My grandfather left his first church when the pastorate joined the KKK. My grandfather believed that racism was evil.

He left his second church when he discovered the building fund was being diverted to the communist party. He didn’t like Stalinist communists either (he was a cultural attaché in the Diplomatic Corp).

His final encounter with religion was in Brazil where he served in the US Army while he was drafted to build US Air Force Bases. He was a guest of an Arch Bishop and ate on gold plate while people starved during WWII.

He came back after the war convinced that God was real but that Churches existed to to stand between God and man and filter the money out.

Too often it seems religious groups spend more time pulling in money rather than serving their congregations.

There also rise questions of how much pastoral and other care a religion provides.

In the ancient world religions provided butcher services (ever wonder why sacrifices gave God the smoke and a few things but the bulk of the meat went to the congregant?).

Modern religions often provide pastoral services and community services. Daycares and more, especially professionally curated youth programs —the one thing Boy Scouts offered.

The LDS Church used to provide social events, community meals, sports leagues, arts festivals and more.

These days with the change in community that has all gone by the wayside.

One result is that the Church fails to engage the youth and there are record numbers finding the church irrelevant.

Most congregations in the LDS Church seem to run on less than 10% of the funds they generate.

Many of adults in the Church have as their identity a political party or ideology rather than membership in the Church. The loss of community has made the community no longer important or significant to them so another identity has replaced their identity as “Mormons.”

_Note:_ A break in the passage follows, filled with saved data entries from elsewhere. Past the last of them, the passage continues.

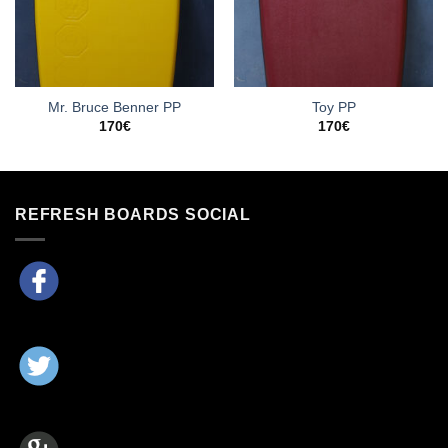
Mr. Bruce Benner PP
Toy PP
170
€
170
€
REFRESH BOARDS SOCIAL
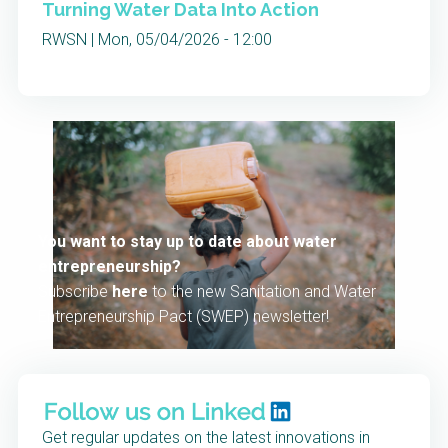
Turning Water Data Into Action
RWSN | Mon, 05/04/2026 - 12:00
You want to stay up to date about water
entrepreneurship?
Subscribe
here
to the new Sanitation and Water
Entrepreneurship Pact (SWEP) newsletter!
Get regular updates on the latest innovations in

I don’t know the solution. But it is an interesting development.

What do you think?

  • Is community important to a church?
  • What value does a church offer if it does not create community or provide pastoral care?
  • What sorts of changes have you seen in the place the Church has in your life the last twenty years?
  • What do you see as how money relates to a church?
  • What is a Church and what are we now that we are no longer the “Mormon People” or an ethnic group anyone could join?